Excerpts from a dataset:
# # # #
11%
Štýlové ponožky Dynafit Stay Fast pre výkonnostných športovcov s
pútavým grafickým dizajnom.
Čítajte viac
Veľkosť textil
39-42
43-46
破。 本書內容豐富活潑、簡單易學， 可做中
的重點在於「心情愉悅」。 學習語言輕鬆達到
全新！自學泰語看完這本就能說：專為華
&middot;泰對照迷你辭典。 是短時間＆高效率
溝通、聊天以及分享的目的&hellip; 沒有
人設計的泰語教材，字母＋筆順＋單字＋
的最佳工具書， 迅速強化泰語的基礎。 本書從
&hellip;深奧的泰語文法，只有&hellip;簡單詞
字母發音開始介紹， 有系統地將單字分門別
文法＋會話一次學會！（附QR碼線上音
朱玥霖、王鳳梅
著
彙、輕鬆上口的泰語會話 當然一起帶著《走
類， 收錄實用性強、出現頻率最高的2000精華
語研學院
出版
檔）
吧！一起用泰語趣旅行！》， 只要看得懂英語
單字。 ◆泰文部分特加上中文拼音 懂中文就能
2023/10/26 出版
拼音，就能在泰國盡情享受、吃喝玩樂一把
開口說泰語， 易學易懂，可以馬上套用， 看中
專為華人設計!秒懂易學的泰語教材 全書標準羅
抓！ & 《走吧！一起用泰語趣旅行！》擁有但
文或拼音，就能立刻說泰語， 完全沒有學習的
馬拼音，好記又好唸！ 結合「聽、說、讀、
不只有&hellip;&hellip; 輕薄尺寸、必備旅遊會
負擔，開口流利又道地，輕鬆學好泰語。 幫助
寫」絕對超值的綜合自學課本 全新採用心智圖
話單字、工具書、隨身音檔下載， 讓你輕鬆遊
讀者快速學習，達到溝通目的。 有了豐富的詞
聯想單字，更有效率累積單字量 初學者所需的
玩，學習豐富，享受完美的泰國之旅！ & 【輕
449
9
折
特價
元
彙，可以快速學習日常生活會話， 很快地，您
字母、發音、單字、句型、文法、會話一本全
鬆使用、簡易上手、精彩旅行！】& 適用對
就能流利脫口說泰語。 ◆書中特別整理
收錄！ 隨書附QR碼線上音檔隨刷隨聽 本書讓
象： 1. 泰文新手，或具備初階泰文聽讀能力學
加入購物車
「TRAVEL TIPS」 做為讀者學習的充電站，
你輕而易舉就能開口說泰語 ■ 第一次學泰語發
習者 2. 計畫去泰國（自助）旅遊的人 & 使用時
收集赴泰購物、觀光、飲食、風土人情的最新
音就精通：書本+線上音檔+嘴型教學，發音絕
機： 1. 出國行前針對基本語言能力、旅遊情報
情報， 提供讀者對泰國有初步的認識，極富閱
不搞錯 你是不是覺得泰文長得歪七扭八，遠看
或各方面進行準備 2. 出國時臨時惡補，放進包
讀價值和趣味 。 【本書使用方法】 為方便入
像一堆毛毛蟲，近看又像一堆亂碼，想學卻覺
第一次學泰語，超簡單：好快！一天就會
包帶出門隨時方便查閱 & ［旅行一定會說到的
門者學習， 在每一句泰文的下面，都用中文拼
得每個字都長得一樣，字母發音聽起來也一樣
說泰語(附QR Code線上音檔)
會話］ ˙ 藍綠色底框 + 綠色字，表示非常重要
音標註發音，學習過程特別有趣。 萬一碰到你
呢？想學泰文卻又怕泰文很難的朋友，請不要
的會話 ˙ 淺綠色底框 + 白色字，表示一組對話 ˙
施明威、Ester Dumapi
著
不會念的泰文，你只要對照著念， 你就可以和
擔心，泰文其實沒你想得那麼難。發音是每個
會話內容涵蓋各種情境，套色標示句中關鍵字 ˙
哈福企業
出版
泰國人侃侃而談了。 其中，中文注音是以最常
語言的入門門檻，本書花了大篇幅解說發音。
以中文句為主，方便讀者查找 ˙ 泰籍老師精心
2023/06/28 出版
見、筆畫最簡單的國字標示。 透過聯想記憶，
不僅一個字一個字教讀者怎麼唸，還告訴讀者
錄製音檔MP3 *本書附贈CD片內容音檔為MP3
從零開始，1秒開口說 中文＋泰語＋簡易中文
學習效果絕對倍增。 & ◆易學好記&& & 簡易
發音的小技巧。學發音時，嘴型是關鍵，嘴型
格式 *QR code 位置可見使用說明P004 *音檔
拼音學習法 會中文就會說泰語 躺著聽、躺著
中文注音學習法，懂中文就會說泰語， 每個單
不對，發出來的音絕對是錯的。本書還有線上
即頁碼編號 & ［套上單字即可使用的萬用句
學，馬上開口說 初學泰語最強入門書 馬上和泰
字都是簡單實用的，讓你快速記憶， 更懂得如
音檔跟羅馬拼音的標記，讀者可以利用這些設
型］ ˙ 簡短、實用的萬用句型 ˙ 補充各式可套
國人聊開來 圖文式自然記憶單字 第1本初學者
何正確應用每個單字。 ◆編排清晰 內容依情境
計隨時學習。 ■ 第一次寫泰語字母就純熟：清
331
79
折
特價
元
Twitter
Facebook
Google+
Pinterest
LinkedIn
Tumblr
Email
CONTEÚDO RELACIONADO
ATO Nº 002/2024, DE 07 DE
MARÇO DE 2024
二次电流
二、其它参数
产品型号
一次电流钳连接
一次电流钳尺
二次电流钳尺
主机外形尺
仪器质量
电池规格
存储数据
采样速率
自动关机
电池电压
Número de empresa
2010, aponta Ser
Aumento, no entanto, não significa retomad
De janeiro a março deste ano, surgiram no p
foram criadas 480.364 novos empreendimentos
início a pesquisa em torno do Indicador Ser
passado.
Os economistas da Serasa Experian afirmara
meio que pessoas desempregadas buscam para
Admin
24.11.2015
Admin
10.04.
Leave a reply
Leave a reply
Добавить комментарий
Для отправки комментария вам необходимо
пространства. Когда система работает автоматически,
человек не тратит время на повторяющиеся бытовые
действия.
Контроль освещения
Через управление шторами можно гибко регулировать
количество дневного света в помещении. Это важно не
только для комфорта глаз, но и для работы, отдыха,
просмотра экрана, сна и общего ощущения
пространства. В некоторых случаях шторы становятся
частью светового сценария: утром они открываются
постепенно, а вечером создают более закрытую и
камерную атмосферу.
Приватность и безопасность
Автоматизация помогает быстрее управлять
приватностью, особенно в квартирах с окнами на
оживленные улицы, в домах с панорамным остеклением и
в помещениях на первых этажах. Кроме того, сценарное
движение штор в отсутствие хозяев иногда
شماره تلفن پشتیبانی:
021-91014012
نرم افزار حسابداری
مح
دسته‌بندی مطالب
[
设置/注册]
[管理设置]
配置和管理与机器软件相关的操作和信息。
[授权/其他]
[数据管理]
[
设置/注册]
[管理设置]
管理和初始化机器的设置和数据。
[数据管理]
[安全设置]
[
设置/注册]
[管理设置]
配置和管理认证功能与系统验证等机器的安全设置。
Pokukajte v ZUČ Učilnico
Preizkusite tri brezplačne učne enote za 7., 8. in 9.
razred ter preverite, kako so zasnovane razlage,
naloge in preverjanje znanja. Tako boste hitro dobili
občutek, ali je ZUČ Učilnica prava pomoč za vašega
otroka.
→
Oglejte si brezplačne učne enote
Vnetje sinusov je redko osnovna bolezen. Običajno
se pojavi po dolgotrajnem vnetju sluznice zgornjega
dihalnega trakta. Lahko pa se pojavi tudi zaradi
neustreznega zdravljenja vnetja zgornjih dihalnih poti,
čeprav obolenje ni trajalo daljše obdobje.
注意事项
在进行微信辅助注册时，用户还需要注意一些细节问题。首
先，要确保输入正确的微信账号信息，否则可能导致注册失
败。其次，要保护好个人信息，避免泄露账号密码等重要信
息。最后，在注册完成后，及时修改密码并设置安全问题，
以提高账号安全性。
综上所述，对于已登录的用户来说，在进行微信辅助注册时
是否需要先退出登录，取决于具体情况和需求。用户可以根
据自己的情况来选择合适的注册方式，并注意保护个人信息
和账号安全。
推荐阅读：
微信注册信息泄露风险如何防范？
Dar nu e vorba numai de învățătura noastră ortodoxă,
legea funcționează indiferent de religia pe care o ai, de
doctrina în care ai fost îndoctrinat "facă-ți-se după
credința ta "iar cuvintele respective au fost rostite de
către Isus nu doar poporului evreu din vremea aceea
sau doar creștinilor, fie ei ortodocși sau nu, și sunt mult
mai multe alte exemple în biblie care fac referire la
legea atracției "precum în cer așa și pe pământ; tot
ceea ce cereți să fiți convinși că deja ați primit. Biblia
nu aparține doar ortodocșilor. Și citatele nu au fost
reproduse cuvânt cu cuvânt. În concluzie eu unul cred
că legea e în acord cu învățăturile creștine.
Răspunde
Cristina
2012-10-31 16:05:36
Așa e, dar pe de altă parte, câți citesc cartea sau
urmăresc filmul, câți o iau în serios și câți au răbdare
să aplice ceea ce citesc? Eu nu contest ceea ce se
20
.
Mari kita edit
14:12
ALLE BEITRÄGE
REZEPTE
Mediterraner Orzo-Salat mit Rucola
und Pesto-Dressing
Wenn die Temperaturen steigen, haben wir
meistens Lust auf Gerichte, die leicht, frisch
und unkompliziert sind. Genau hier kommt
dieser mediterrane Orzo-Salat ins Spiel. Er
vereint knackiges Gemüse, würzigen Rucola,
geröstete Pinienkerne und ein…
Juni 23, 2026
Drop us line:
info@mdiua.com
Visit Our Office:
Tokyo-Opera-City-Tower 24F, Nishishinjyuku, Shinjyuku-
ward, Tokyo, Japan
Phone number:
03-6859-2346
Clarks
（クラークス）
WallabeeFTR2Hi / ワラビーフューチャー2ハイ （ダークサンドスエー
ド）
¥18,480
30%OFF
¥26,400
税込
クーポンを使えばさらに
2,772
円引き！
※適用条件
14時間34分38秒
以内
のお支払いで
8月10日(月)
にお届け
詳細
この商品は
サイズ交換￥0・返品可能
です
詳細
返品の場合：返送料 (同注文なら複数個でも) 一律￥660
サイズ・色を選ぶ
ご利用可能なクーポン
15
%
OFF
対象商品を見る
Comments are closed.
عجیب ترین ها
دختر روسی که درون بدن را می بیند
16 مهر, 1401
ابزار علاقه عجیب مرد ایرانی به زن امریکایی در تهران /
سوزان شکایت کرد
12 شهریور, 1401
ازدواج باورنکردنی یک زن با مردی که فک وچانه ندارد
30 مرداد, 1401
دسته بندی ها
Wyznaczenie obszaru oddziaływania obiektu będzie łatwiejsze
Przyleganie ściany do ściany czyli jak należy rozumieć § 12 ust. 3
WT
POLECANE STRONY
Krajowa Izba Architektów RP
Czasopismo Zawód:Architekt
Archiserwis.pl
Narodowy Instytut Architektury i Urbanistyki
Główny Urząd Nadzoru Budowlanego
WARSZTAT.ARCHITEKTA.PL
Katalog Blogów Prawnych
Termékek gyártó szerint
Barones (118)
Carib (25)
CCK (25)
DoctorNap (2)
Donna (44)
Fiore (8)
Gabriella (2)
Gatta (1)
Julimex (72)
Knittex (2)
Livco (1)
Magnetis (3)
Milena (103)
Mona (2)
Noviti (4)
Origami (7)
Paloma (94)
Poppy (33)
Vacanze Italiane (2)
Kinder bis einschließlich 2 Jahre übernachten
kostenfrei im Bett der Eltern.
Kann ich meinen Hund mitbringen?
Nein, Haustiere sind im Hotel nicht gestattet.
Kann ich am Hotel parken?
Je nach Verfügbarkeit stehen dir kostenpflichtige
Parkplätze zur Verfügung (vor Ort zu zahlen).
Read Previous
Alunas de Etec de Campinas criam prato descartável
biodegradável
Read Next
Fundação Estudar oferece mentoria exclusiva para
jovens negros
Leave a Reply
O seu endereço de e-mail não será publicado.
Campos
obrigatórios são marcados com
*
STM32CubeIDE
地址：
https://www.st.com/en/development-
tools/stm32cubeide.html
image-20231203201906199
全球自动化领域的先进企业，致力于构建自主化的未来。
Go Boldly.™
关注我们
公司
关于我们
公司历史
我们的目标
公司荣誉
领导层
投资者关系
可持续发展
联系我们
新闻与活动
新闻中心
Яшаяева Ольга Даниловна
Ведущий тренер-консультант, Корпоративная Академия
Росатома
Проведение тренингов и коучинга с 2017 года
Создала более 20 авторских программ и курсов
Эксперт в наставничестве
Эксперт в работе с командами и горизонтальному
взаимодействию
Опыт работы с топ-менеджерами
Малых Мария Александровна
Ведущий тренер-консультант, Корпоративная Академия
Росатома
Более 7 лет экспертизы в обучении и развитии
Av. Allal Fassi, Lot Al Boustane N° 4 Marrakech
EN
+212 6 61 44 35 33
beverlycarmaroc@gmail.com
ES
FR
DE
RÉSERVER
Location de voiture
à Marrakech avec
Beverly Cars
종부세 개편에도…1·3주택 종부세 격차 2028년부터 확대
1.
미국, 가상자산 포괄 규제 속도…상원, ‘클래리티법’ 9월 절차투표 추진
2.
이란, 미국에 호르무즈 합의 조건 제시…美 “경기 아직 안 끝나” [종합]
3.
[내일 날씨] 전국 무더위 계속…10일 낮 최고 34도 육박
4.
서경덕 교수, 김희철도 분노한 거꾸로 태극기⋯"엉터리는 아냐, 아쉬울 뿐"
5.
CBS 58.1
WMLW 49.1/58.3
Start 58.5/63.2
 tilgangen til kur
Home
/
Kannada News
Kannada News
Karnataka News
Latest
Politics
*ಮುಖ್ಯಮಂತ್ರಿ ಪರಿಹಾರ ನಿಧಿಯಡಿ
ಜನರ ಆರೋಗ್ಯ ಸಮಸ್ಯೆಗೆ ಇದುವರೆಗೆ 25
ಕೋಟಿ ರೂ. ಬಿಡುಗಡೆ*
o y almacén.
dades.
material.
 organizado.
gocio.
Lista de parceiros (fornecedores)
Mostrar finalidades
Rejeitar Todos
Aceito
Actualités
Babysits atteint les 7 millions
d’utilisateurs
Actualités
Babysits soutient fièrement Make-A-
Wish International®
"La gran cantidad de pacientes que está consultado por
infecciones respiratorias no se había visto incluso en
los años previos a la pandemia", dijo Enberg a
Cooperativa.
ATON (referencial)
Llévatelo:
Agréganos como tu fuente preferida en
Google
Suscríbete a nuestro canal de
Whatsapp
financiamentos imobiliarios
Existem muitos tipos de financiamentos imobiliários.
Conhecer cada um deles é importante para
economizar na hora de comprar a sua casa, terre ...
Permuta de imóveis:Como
# # # #
Assignment – Looking at the data above, write out exactly the lines that start at the one containing "的會話 ˙ 淺綠色底框 + 白色字，表示一組對話 ˙" and end at the one containing "naloge in preverjanje"; include both and nothing beyond.

Result of this exercise –
的會話 ˙ 淺綠色底框 + 白色字，表示一組對話 ˙
施明威、Ester Dumapi
著
不會念的泰文，你只要對照著念， 你就可以和
擔心，泰文其實沒你想得那麼難。發音是每個
會話內容涵蓋各種情境，套色標示句中關鍵字 ˙
哈福企業
出版
泰國人侃侃而談了。 其中，中文注音是以最常
語言的入門門檻，本書花了大篇幅解說發音。
以中文句為主，方便讀者查找 ˙ 泰籍老師精心
2023/06/28 出版
見、筆畫最簡單的國字標示。 透過聯想記憶，
不僅一個字一個字教讀者怎麼唸，還告訴讀者
錄製音檔MP3 *本書附贈CD片內容音檔為MP3
從零開始，1秒開口說 中文＋泰語＋簡易中文
學習效果絕對倍增。 & ◆易學好記&& & 簡易
發音的小技巧。學發音時，嘴型是關鍵，嘴型
格式 *QR code 位置可見使用說明P004 *音檔
拼音學習法 會中文就會說泰語 躺著聽、躺著
中文注音學習法，懂中文就會說泰語， 每個單
不對，發出來的音絕對是錯的。本書還有線上
即頁碼編號 & ［套上單字即可使用的萬用句
學，馬上開口說 初學泰語最強入門書 馬上和泰
字都是簡單實用的，讓你快速記憶， 更懂得如
音檔跟羅馬拼音的標記，讀者可以利用這些設
型］ ˙ 簡短、實用的萬用句型 ˙ 補充各式可套
國人聊開來 圖文式自然記憶單字 第1本初學者
何正確應用每個單字。 ◆編排清晰 內容依情境
計隨時學習。 ■ 第一次寫泰語字母就純熟：清
331
79
折
特價
元
Twitter
Facebook
Google+
Pinterest
LinkedIn
Tumblr
Email
CONTEÚDO RELACIONADO
ATO Nº 002/2024, DE 07 DE
MARÇO DE 2024
二次电流
二、其它参数
产品型号
一次电流钳连接
一次电流钳尺
二次电流钳尺
主机外形尺
仪器质量
电池规格
存储数据
采样速率
自动关机
电池电压
Número de empresa
2010, aponta Ser
Aumento, no entanto, não significa retomad
De janeiro a março deste ano, surgiram no p
foram criadas 480.364 novos empreendimentos
início a pesquisa em torno do Indicador Ser
passado.
Os economistas da Serasa Experian afirmara
meio que pessoas desempregadas buscam para
Admin
24.11.2015
Admin
10.04.
Leave a reply
Leave a reply
Добавить комментарий
Для отправки комментария вам необходимо
пространства. Когда система работает автоматически,
человек не тратит время на повторяющиеся бытовые
действия.
Контроль освещения
Через управление шторами можно гибко регулировать
количество дневного света в помещении. Это важно не
только для комфорта глаз, но и для работы, отдыха,
просмотра экрана, сна и общего ощущения
пространства. В некоторых случаях шторы становятся
частью светового сценария: утром они открываются
постепенно, а вечером создают более закрытую и
камерную атмосферу.
Приватность и безопасность
Автоматизация помогает быстрее управлять
приватностью, особенно в квартирах с окнами на
оживленные улицы, в домах с панорамным остеклением и
в помещениях на первых этажах. Кроме того, сценарное
движение штор в отсутствие хозяев иногда
شماره تلفن پشتیبانی:
021-91014012
نرم افزار حسابداری
مح
دسته‌بندی مطالب
[
设置/注册]
[管理设置]
配置和管理与机器软件相关的操作和信息。
[授权/其他]
[数据管理]
[
设置/注册]
[管理设置]
管理和初始化机器的设置和数据。
[数据管理]
[安全设置]
[
设置/注册]
[管理设置]
配置和管理认证功能与系统验证等机器的安全设置。
Pokukajte v ZUČ Učilnico
Preizkusite tri brezplačne učne enote za 7., 8. in 9.
razred ter preverite, kako so zasnovane razlage,
naloge in preverjanje znanja. Tako boste hitro dobili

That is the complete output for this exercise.